Lianne, 24 weeks pregnant with her first daughter, has watched her health deteriorate alongside the crumbling property. “Since I’ve been out of the house, I’ve stopped having coughing fits,” she explained, describing how black mould coating their bedroom walls triggers violent coughing that makes her vomit. During her previous pregnancy with Elliot, the constant coughing caused a hernia requiring surgery. “I’m not having another baby in that,” she declared firmly.

David’s battle with the property began in 2017, escalating after meeting Lianne through his mental health volunteering position. Despite spending approximately £7,000 of his own money replacing mould-destroyed furniture, installing a £500 kitchen, and attempting repairs, conditions have worsened. The couple, who cannot afford market rents that have soared across Oldham, face a cruel Catch-22: leaving voluntarily classifies them as intentionally homeless, disqualifying them from social housing assistance.

The property’s dangers extend beyond mould and damp. An old gas fireplace remains covered only by perforated metal sheeting, while a hole in the children’s bedroom ceiling has been merely wallpapered over.

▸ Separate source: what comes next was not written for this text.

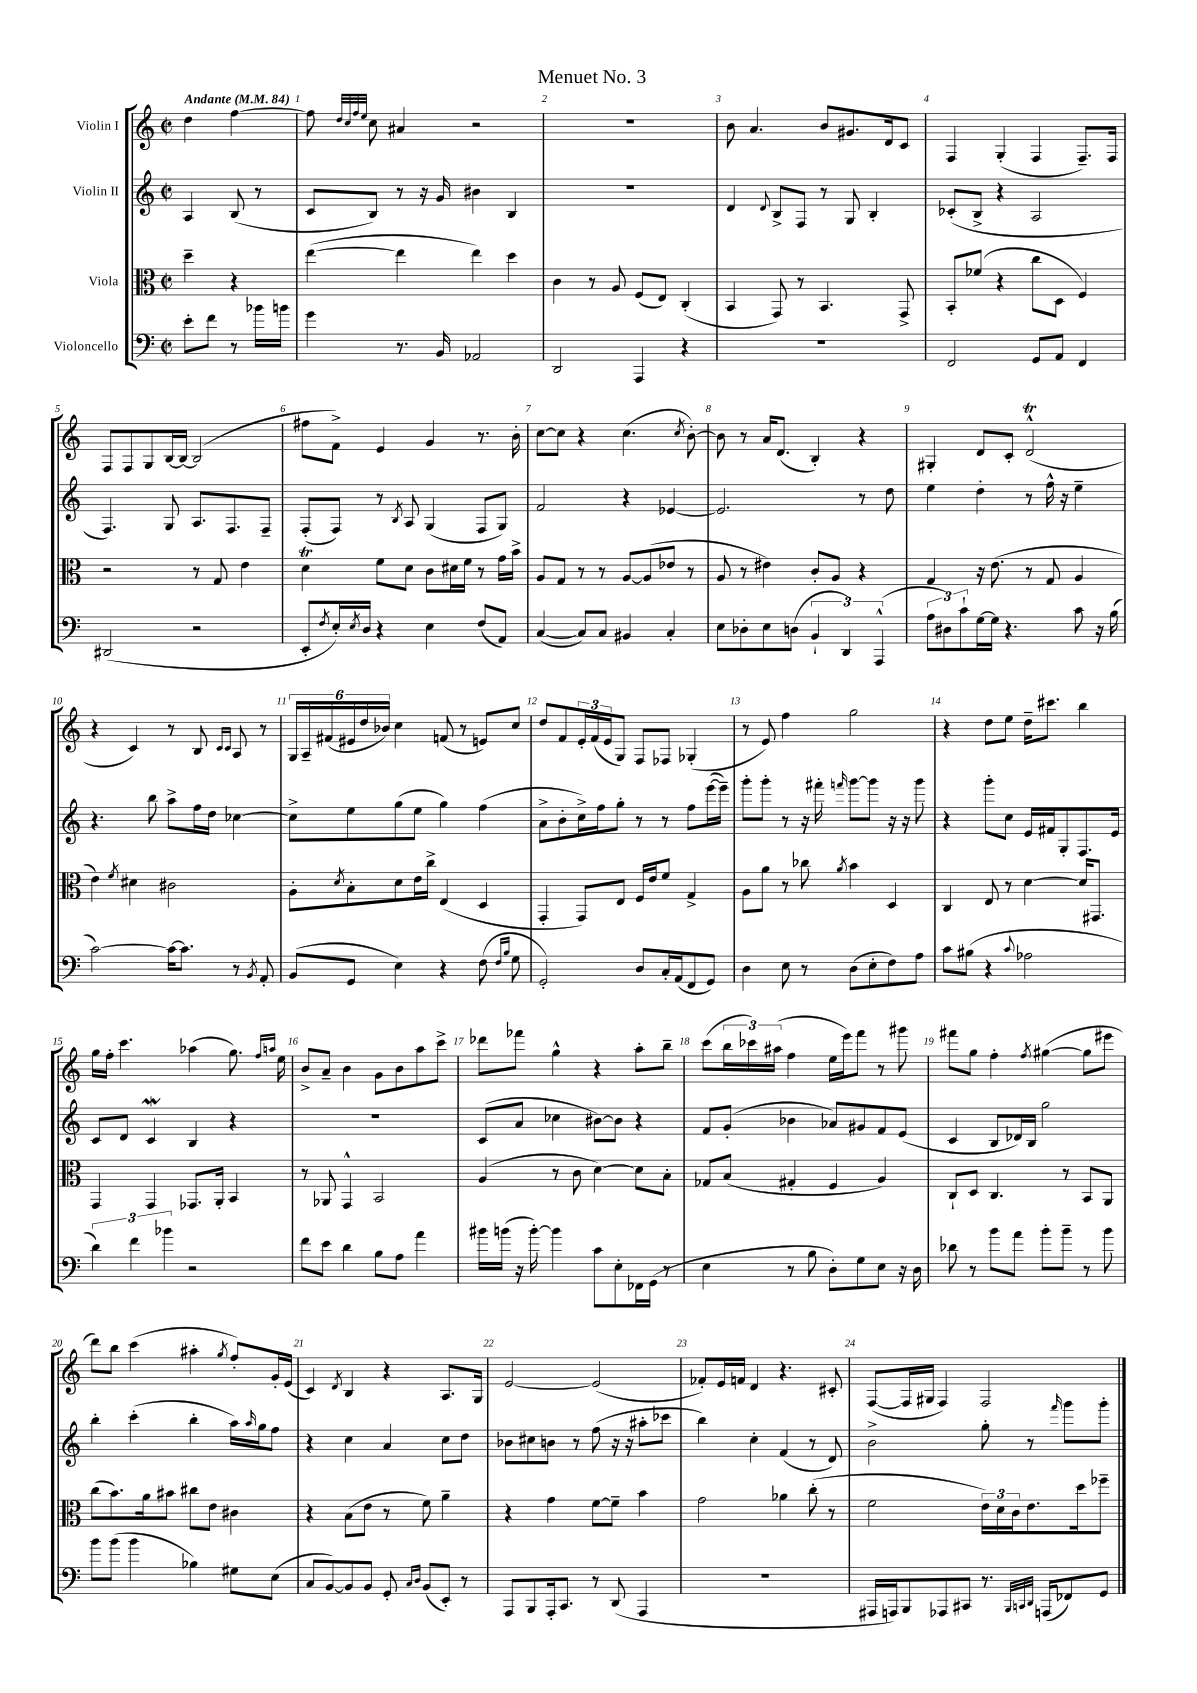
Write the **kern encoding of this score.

David’s PTSD diagnosis has complicated his mental health treatment—an NHS auxiliary group recently determined his housing situation too unstable for therapy, writing: “Once you are in a more stable housing situation, you are always welcome to refer to our services in the future.”

Oldham Council’s Environmental Health inspection deemed the property safe under national housing guidelines, though Deputy Leader Councillor Elaine Taylor confirmed the authority had organized the family’s temporary hotel respite. “We sympathize with any family who find themselves in a difficult housing situation,” Taylor stated, adding that Housing Options teams would continue providing advice and potential homelessness assessments.

With their belongings in storage to prevent mould contamination and desperate for one more night of safety, David and Lianne pawned their engagement rings to extend the hotel stay. “We just want the kids to be safe for one more night,” David messaged, his voice carrying the weight of a father who sees no way out. “I don’t know a way out. At the end of the day, I’m just trying to protect my family.”